Shortly after his election, Gibson told Jet magazine that the Reagan administration was “anti-black, anti-woman, anti-minority and anti-civil rights.”
He said the NAACP was “developing tactics and strategies to make certain that the Reagan-created court will not turn back the clock as it relates to blacks gaining their fair share in the public marketplace.”
Elaborating in an article for Crisis, an NAACP publication, Gibson wrote: “We are turning our political efforts toward our local communities and to Congress, where we continue to secure important victories for civil rights.”
According to Contemporary Black Biography, Gibson took the NAACP in a new direction during his tenure as chairman in the ‘80s and ‘90s.

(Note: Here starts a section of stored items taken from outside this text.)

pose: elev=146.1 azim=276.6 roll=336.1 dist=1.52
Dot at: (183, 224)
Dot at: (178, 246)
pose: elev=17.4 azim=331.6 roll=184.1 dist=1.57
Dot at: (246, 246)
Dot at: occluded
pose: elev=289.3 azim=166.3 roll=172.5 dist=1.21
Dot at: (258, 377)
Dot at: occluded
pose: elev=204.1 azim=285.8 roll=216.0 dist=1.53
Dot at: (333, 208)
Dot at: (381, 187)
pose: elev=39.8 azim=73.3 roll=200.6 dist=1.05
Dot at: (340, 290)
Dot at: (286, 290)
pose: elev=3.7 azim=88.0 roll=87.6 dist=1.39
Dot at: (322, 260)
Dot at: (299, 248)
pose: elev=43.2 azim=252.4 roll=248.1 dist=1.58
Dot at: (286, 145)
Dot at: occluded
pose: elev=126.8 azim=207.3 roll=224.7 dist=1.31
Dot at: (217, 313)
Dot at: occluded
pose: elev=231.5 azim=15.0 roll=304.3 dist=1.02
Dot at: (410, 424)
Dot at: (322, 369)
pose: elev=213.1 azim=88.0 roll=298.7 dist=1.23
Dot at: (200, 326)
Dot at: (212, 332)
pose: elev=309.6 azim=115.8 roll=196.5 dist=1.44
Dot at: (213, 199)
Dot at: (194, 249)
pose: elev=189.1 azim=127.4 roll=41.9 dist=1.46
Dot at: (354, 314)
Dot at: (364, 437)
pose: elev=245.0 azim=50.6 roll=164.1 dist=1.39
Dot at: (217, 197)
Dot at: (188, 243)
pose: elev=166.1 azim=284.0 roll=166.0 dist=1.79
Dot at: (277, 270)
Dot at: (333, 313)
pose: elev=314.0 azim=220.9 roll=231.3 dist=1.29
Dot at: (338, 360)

His agenda for the nation’s largest civil rights group was centered on the premise that it become more actively involved in the nation’s economy.
“The economic arena is where the game is being played now,” he told Jet. “That’s where the jobs are; that’s where the power is.”
Jackson said Gibson served others in his personal life as well, providing free dental care to people who couldn’t afford it.
“Gibson’s career represents a challenge to professionals who sometimes immerse themselves in their work and their pursuit of private success,” Jackson said. “Gibson was of the lineage that you became a professional so you could help more people.”
He is survived by his wife, Lottie, and four sons.